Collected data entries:

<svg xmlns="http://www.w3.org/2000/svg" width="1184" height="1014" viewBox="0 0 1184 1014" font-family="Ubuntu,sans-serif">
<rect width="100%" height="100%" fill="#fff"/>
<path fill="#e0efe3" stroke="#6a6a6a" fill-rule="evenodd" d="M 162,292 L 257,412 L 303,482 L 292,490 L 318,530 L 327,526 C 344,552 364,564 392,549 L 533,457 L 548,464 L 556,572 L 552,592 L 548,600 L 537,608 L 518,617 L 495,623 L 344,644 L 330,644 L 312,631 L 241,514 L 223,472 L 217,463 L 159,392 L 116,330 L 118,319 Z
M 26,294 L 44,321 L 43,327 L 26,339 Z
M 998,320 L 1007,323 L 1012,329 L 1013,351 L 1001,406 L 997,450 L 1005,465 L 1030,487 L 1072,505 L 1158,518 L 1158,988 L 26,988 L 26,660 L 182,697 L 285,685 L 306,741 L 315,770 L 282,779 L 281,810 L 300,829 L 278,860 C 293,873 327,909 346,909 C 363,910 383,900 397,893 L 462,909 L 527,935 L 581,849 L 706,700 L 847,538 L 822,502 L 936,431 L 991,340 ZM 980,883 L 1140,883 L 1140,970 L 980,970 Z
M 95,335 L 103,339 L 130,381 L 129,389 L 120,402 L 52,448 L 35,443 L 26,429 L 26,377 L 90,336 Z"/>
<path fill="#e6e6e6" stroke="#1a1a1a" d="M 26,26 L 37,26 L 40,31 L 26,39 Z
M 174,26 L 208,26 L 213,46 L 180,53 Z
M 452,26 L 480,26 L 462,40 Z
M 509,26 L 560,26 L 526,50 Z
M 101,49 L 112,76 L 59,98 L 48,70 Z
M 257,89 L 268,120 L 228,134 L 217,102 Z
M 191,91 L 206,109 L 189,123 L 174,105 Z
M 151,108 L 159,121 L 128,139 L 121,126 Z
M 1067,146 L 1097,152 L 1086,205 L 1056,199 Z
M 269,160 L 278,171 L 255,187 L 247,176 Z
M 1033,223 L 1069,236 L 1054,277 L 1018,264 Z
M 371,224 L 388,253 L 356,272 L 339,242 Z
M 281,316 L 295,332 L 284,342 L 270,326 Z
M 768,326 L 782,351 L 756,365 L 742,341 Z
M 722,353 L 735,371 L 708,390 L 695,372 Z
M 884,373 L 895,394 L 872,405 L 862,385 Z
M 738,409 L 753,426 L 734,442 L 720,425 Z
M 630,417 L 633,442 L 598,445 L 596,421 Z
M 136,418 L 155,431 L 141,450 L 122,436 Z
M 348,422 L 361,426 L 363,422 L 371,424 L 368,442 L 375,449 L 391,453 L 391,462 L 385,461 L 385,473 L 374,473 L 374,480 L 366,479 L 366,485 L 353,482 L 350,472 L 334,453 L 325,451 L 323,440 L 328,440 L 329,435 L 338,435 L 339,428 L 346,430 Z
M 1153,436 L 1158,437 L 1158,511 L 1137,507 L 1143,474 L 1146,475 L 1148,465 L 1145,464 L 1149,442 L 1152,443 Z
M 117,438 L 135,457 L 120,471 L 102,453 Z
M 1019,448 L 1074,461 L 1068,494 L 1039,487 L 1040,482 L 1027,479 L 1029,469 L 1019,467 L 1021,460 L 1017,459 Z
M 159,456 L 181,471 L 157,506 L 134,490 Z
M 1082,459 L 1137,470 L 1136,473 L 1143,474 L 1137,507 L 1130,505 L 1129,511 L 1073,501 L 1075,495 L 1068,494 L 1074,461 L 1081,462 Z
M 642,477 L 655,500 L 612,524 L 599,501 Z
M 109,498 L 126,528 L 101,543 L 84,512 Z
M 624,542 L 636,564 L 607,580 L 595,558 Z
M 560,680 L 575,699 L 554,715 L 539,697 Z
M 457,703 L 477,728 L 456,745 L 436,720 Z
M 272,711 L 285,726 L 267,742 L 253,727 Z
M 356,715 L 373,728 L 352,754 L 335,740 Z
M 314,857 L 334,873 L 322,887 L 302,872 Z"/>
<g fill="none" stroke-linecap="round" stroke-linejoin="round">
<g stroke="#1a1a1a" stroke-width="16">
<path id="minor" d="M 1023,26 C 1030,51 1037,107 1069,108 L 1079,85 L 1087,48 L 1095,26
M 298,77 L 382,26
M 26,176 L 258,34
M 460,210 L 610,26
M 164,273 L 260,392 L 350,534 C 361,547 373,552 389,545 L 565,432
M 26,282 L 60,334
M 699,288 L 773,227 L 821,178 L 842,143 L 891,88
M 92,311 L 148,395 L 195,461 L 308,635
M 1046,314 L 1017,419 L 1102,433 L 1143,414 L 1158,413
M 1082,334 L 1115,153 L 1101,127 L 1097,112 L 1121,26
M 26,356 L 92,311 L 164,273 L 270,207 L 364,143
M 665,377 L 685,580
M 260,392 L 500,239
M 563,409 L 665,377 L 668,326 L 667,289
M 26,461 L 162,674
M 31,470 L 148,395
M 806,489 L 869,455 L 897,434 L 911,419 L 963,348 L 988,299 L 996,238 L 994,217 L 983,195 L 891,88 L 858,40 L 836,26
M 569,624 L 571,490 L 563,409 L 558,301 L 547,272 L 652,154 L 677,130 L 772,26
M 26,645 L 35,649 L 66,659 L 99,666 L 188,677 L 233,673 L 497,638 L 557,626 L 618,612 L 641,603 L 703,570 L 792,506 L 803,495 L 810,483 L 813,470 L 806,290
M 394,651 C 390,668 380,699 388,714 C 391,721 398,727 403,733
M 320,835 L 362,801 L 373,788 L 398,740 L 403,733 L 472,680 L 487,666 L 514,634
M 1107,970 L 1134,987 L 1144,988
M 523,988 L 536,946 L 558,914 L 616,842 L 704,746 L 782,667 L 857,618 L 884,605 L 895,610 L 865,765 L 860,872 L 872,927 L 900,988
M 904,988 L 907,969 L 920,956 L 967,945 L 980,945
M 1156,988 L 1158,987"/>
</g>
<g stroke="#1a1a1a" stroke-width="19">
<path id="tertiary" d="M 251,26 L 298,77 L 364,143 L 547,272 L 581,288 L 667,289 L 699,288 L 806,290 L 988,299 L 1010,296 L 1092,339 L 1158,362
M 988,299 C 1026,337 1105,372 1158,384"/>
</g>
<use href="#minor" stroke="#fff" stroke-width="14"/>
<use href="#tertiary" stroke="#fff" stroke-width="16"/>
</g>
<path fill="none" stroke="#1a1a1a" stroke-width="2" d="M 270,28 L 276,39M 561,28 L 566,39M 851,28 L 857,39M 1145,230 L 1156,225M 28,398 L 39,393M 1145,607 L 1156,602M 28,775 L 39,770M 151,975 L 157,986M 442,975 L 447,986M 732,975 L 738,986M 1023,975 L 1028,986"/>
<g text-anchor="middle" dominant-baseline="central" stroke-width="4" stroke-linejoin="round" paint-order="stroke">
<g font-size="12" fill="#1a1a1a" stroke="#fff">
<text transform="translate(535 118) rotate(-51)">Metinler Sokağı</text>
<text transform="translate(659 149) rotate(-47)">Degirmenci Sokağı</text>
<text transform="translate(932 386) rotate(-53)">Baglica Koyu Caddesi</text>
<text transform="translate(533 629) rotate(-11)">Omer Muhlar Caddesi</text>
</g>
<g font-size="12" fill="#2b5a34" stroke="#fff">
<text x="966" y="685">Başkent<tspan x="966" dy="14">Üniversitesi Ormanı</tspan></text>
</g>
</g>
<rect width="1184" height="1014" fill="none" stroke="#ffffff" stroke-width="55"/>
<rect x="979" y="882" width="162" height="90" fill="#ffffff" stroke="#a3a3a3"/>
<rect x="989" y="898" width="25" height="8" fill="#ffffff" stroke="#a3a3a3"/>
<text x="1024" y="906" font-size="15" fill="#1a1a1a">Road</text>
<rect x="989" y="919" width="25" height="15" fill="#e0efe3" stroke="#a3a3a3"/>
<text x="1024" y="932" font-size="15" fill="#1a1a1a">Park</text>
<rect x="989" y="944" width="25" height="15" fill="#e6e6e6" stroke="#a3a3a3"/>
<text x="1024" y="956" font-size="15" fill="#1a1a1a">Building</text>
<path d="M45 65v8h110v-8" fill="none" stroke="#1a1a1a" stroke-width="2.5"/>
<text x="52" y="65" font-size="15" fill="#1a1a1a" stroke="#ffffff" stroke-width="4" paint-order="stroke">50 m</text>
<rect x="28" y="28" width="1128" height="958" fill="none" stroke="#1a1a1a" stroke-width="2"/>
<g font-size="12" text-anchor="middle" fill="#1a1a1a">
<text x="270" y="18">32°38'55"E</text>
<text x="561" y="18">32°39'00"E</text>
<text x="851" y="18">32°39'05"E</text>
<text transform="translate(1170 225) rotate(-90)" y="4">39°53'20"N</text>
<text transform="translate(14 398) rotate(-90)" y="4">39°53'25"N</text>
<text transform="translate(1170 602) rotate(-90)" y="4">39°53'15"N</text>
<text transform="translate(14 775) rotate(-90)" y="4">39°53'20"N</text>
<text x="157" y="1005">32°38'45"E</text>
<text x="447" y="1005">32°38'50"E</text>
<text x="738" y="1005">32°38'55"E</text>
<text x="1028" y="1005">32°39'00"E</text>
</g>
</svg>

#### Task prompt
Within the entries above, find the string "linejoin" and return each line that holds it.

#### Response below
<g fill="none" stroke-linecap="round" stroke-linejoin="round">
<g text-anchor="middle" dominant-baseline="central" stroke-width="4" stroke-linejoin="round" paint-order="stroke">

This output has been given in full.